There's also a lot of bad bots out there who think nothing of sucking up entire sites at a fairly rapid rate. If you do a search here, you'll find a very good list of them. I used it as my starting point and continue to add to it as others show up.

Skylo

3:36 pm on Aug 18, 2003 (gmt 0)

10+ Year Member



Hi Sulla, just to put your mind at rest about the size thing. We have 12 sites with the biggest being 20K pages big and the others are relatively small. They are on the same theme of the business but all offer their own unique content and target market.
So I don't think google would penalise you for having too many pages as long as they weren't repeating themselves or each other. I also think that if you site was for reference sake 100K pages ( could that even be possible?:) big then I think G would just take a personal look at it and give your site the manual hands up.
It could be part of their Algo to eliminate sites that are too big, but that wouldn't make sense if the site was actually very good and informative
My 2cents
Happy Surfing
Skye

Skylo

3:39 pm on Aug 18, 2003 (gmt 0)

10+ Year Member



Just adding to that, maybe if your site is flagged by G for being too big maybe they would have a separate spider to run through your site and shout if it finds duplicate material....that would be cool :-)

BlueSky

4:04 pm on Aug 18, 2003 (gmt 0)

10+ Year Member



I looked up in Google one of the reference sites I use.
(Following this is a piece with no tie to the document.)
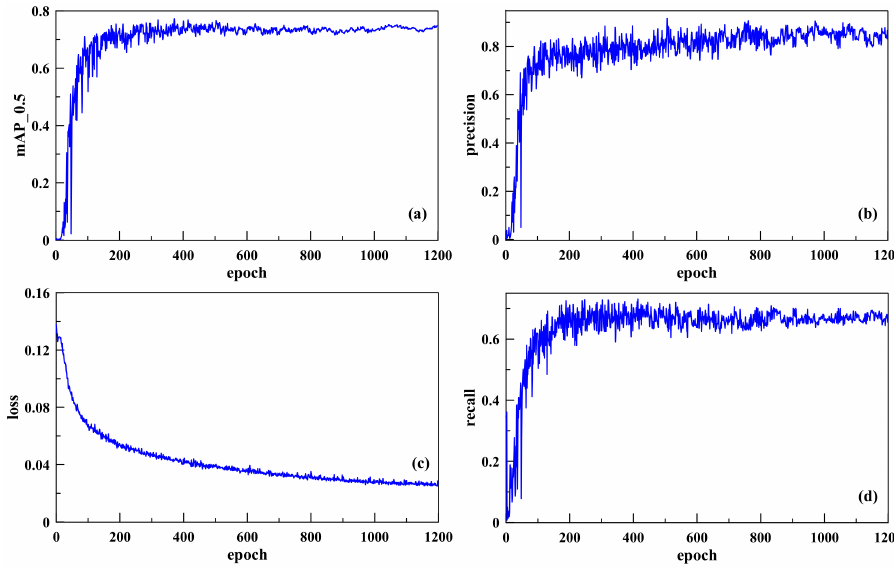
Figure 10. Performance and loss function of YOLOv5s. ( a ) mAP_0.5, ( b ) loss, ( c ) precision, ( d ) recall. After the training process, YOLOv5s trains the model using the testing dataset images which were not employed during the training. Each pothole is highlighted using a bound- ing box having a label presenting the value of its corresponding confidence as shown in Figure 11. The YOLOv5s model identifies defects on road surface with confidence values ranging from 0.56 to 0.93. It is noted that this model gets the error detection of pothole in some cases as a red circle marked in the images.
Their dictionary has 67,700 pages indexed, their thesaurus has 90,500, and the whole site 171,000. Merrium Webster has 97,000 pages indexed. These dictionaries have around half a million words. So, my estimate is low. 70K-200K is probably a better ballpark figure. Wow, that's a lot of pages to get spidered regularly.

Sulla

2:36 pm on Aug 19, 2003 (gmt 0)

10+ Year Member



Hmm well this should turn out to be an interesting experence anyways:)

visca

9:03 pm on Aug 19, 2003 (gmt 0)

10+ Year Member




But when you guys say "repeating" does that mean i)identical pages, ii)pages that are "similar" with only slightly different content?
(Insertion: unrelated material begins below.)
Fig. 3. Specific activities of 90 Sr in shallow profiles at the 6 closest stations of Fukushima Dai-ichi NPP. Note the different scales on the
Example, in Google, somehow my member directory of thousands and thousands of members was spidered by Google. I was quite suprised because it went through the whole dynamicaly driven membership list, and then starting going through every single members profile page and indexing it. Every page is the same except for the users personal information (ie age, gender, username, etc).

My site has a truly pathetic ranking on Google, I wonder if this is attributing to that. Otherwise it is quite an optimized site. I think something must have happened to the poor site and got it into Googles "bad list" or something.

BlueSky

10:55 pm on Aug 19, 2003 (gmt 0)

10+ Year Member



I've seen Googlebot do that on other forums too. I've seen him crawl the exact same page over 13,000 times with the only difference being the session id in the url. All these dupe pages are in the index.
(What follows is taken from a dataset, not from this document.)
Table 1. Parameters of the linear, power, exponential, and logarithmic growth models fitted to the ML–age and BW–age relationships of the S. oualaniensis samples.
If you don't want him wasting time and bandwidth indexing your members then I recommend you try regular expressions in robots.txt. You can do something like this:

User-agent: Googlebot
Disallow: /*members=*$
Disallow: /*profile=*$

or whatever is used in the url to distinguish those pages. I had to use something similar to get him and his relatives to behave on my site. The pages I didn't want him crawling are taking awhile to drop out of the index. You may see the same thing. But, at least he follows that robots.txt plus the regular expressions.

Sulla

4:11 am on Aug 20, 2003 (gmt 0)

10+ Year Member



Well I should have my browsable index of books done (without extra info) in about a week or so with the new short urls. Then I can see how google likes that and how much bandwidth etc it takes before the exended info comes online.

Sulla

4:16 am on Aug 23, 2003 (gmt 0)

10+ Year Member



Also I was wondering what kind of extra load will using mod_rewrite put on the server? With a huge number of pages to crawl I am a little concerned.

Also I had some one tell me they could just do it with Multiviews instead of using mod_rewrite. I cant find much info on Multiviews would it be better to use than mod_rewrite?